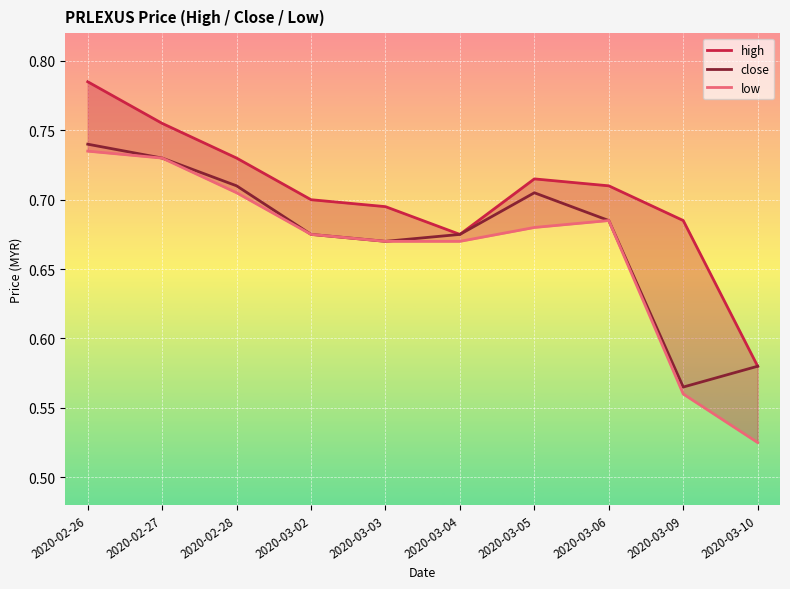

What is the difference between the second highest and second lowest values in the low series?

0.2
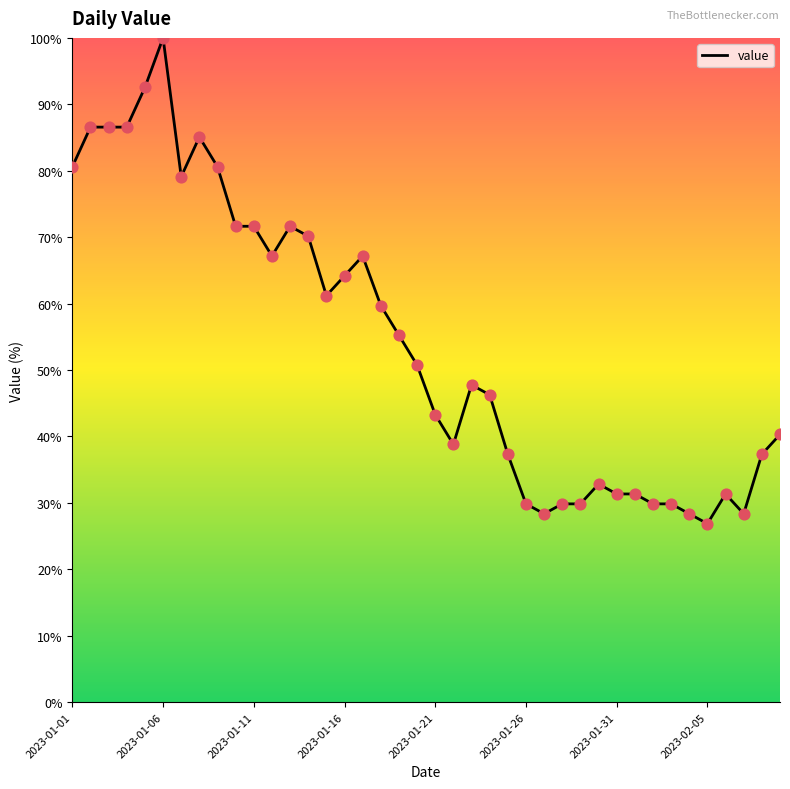

What is the difference between the maximum and minimum values?

73.1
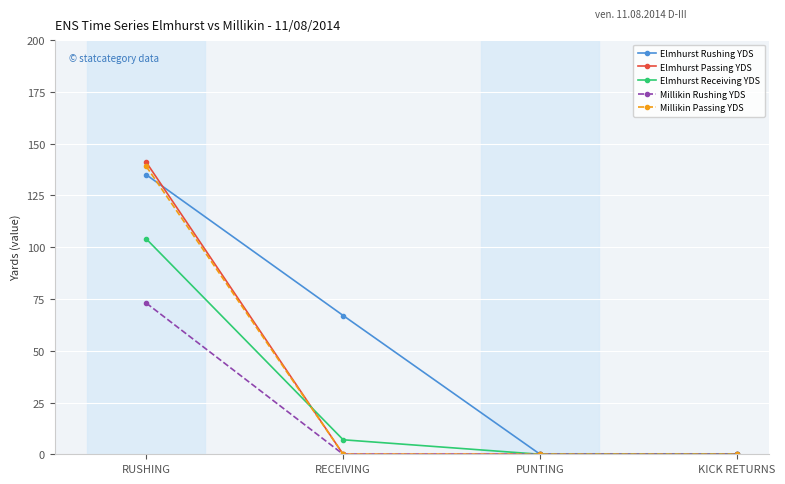

Which series has the largest range (max minus min)?

Elmhurst Passing YDS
○ ○ ○ ○ ○
§ **What you should do**: Arrange the lines above as a numbered list, leaving out the blank lines and the pictures.

§ **Response to the task**:
1. What is the difference between the second highest and second lowest values in the low series?
2. 0.2
3. What is the difference between the maximum and minimum values?
4. 73.1
5. Which series has the largest range (max minus min)?
6. Elmhurst Passing YDS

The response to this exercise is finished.